Bremsmessung aus 100 km/h
Bremsweg 38,5 m bei 37,0 m eine Restgeschwindigkeit von 19,7 km/h
Referenz BMW K 1200 R Sport 37,0 m

Die Bremsanlage der Brutale 1090 RR lässt sich sehr fein dosieren. Leider geht die Gabel auf Block, so dass der Reifen die restliche Dämpfungsarbeit übernehmen muss. Das führt letztlich zu einem stempelnden Vorderrad. Andernfalls wären noch bessere Verzögerungswerte möglich.

*MOTORRAD-Messung; 1MOTORRAD-Testparcours, Werte vom Bremsentest aus den drei besten Fahrversuchen gemittelt; Referenz: Motorrad aus der jeweiligen Kategorie mit den bisherigen Bestwerten; 2Leistung an der Kurbelwelle. Messungen auf Dynojet-Rollenprüfstand 250, korrigiert nach 95/1/EG, maximal mögliche Abweichung ± 5 %

Die Konkurrenz

fact (1), Künstle (2)
Die Konkurrenten von Ducati, Honda und Yamaha.

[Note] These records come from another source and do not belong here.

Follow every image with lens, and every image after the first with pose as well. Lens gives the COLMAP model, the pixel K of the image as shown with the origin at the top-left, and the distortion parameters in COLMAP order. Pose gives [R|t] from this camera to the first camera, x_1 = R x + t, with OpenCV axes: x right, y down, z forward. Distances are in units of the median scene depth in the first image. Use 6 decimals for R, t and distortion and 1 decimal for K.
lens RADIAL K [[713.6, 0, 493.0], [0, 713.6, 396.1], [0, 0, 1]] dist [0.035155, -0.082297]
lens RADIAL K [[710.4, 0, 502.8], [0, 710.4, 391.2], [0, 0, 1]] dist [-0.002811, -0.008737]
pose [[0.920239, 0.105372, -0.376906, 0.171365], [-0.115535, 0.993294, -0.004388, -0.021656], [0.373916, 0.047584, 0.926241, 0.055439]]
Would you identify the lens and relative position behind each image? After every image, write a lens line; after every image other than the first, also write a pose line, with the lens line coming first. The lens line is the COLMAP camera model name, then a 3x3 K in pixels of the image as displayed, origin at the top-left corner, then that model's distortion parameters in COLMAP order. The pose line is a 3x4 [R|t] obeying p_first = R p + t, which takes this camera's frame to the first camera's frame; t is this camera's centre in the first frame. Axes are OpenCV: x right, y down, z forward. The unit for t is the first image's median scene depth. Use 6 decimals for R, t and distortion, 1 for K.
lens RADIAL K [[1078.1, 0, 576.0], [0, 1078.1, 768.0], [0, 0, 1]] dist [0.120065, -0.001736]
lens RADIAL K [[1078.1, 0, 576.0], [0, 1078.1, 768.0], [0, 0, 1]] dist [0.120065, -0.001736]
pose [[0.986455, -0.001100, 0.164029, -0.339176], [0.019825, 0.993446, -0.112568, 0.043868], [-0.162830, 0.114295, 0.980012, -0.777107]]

Ducati Streetfighter S (oben)
Zweizylinder-V-Motor,Sechsganggetriebe, 148 PS, Gewicht 198 kg, Vmax 250 km/h, Verbrauch 5,2 Liter, Preis 18955 Euro*

Honda CB 1000 R (mitte)
Vierzylinder-Reihenmotor, Sechsganggetriebe, 125 PS, Gewicht 220 kg,Vmax 230 km/h, Verbrauch 5,2 Liter, Preis 10460 Euro*

Yamaha FZ1 (unten)
Vierzylinder-Reihenmotor, Sechsganggetriebe, 150 PS, Gewicht 230 kg, Vmax 252 km/h,Verbrauch 5,4 Liter, Preis 10820 Euro*

*inklusive Nebenkosten

Punktewertung

MOTOR
Ritt auf der Kanonenkugel: Selten war die Kraftentfaltung eines Antriebs derart beeindruckend, die neue Brutale ist ein Durchzugsmonster. Hier passt alles zusammen: Die knackigkurze, sportliche Getriebeübersetzung gepaart mit der machtvollen Umsetzung von Gasbefehlen sorgt für hervorragende Fahrleistungen. Einzige Mankos: Die Arretierung des zweiten Gangs könnte besser und die Betätigungskraft für die Kupplung etwas geringer sein.

FAHRWERK
Gar nicht mehr Brutal: Mit der hypersportlichen Fahrwerksauslegung ihrer Vorgängerin hat diese Brutale gar nichts mehr gemein. Im Gegenteil: Die 1090 ist sehr komfortabel abgestimmt, die Gabel sogar zu weich. Sie kommt im Zweipersonenbetrieb an ihre Grenze. Besonders hervorzuheben: Die 214 Kilogramm schwere Maschine gibt sich sehr handlich, lässt sich sehr leicht und präzise lenken und bleibt auf der angepeilten Linie.

ALLTAG
Alte Weisheit: Kraft kommt von Kraftstoff. Der bärige Motor genehmigt sich mit 7,3 Litern auf 100 Kilometer ordentlich einen. Ansonsten bleibt die 1090 wie ihre Vor-gängerin eine Diva: Mit Spiegeln, in denen man nicht viel sieht, einem wenig komfortablen Soziusplatz und miserablen Möglichkeiten zur Gepäckunterbringung. Gut dagegen: Die vielfältigen Infos des Cockpits und die im Vergleich zur alten Brutale verbesserte Ergonomie für den Fahrer.

SICHERHEIT
Nahezu perfekt: In puncto Verzögerung gibt es kaum Besseres. Brillante Dosierbarkeit, extreme Wirkung, die Bremsen sind der Hit, wenngleich nur ohne ABS lieferbar. Trotz serienmäßigen Lenkungsdämpfers zuckt die Brutale in wirklich extremen Situationen noch mit dem Lenker.

KOSTEN
Von Giselle Bündchen verlangt auch niemand Kochkünste - so what? Die Brutale braucht viel Sprit, viel Reifen und hat kurze 6000er-Inspektionsintervalle. Eine Diva zu unterhalten, war noch nie günstig.

PREIS-LEISTUNGSNOTE
Bestnote: 1,0
Wertung: 4,0
Keine Koffer, kein ABS, kein Windschutz, hoher Verbrauch, schlechter Soziusplatz. Okay. In der Preis-Leistungs-Note spiegelt sich der Spaßfaktor leider nicht wieder.

Fazit

Die neue Brutale ist für MV ein Riesenschritt nach vorn und spricht die breitere Masse der Motorradfahrer an. Sie ist fahrbarer und alltagstauglicher als ihre Vorgängerinnen, hat dabei jedoch kaum etwas von ihrer Faszination verloren. Die Ehe zwischen MV und Harley hat ein tolles Kind hervorgebracht. Wäre schade, wenn es jetzt zu Grabe getragen werden müsste.